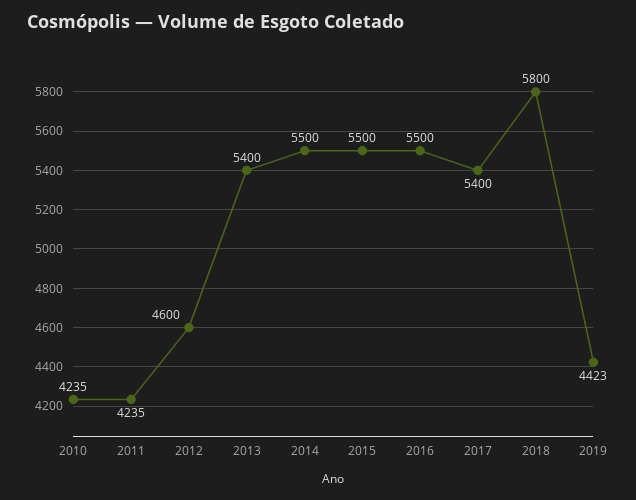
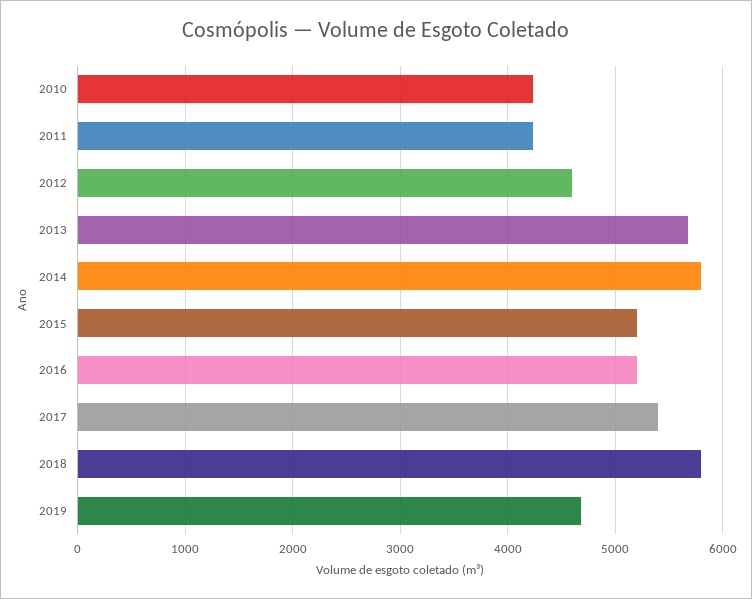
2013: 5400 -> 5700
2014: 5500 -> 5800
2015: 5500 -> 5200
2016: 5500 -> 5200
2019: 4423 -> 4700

◇ ◇ ◇ ◇ ◇

▶ **To do**
Without any pictures, return the material above exactly.

▶ **Result of the exercise**
2013: 5400 -> 5700
2014: 5500 -> 5800
2015: 5500 -> 5200
2016: 5500 -> 5200
2019: 4423 -> 4700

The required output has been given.